Prediction of gastric cancer by machine learning integrated with mass spectrometry-based N-glycomics

Demirhan D. B., Yılmaz H., Erol H., Kayili H. M., SALİH B.

Analyst, vol.148, 2023 (SCI-Expanded) identifier identifier identifier

  • Publication Type: Article / Article
  • Volume: 148
  • Publication Date: 2023
  • Doi Number: 10.1039/d2an02057b
  • Journal Name: Analyst
  • Journal Indexes: Science Citation Index Expanded (SCI-EXPANDED), Scopus, Academic Search Premier, Aerospace Database, Aqualine, Aquatic Science & Fisheries Abstracts (ASFA), CAB Abstracts, Chemical Abstracts Core, Chimica, Communication Abstracts, Compendex, EMBASE, Food Science & Technology Abstracts, MEDLINE, Metadex, Pollution Abstracts, Veterinary Science Database, Civil Engineering Abstracts
  • Hacettepe University Affiliated: Yes


Early and accurate diagnosis of gastric cancer is vital for effective and targeted treatment. It is known that glycosylation profiles differ in the cancer tissue development process. This study aimed to profile the N-glycans in gastric cancer tissues to predict gastric cancer using machine learning algorithms. The (glyco-) proteins of formalin-fixed parafilm embedded (FFPE) gastric cancer and adjacent control tissues were extracted by chloroform/methanol extraction after the conventional deparaffinization step. The N-glycans were released and labeled with a 2-amino benzoic (2-AA) tag.
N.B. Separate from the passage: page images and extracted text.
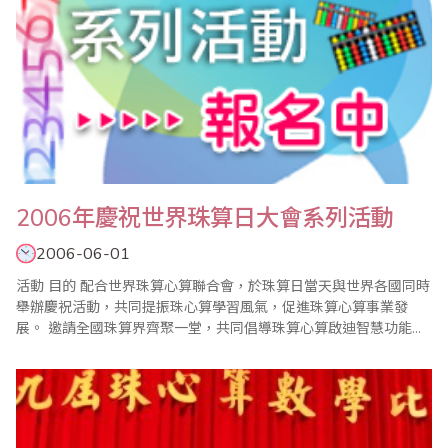
2006年慶祝世界珠算日大會系列活動
2006-06-01
活動 目的 配合世界珠算心算聯合會，於珠算日當天與世界各國同時
舉辦慶祝活動，共同提振珠心算學習風氣，促進珠算心算事業發
展。 邀請全國珠算界齊聚一堂，共同倡導珠算心算啟迪智慧功能，
加強全國珠算..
The MALDI-MS analysis of the 2-AA labeled N-glycans was performed in negative ionization mode, and fifty-nine N-glycan structures were determined. The relative and analyte areas of the detected N-glycans were extracted from the obtained data. Statistical analyses identified significant expression levels of 14 different N-glycans in gastric cancer tissues. The data were separated based on the physical characteristics of N-glycans and used to test in machine-learning models. It was determined that the multilayer perceptron (MLP) was the most appropriate model with the highest sensitivity, specificity, accuracy, Matthews correlation coefficient, and f1 scores for each dataset. The highest accuracy score (96.0 ± 1.3) was obtained from the whole N-glycans relative area dataset, and the AUC value was determined as 0.98. It was concluded that gastric cancer tissues could be distinguished from adjacent control tissues with high accuracy using mass spectrometry-based N-glycomic data.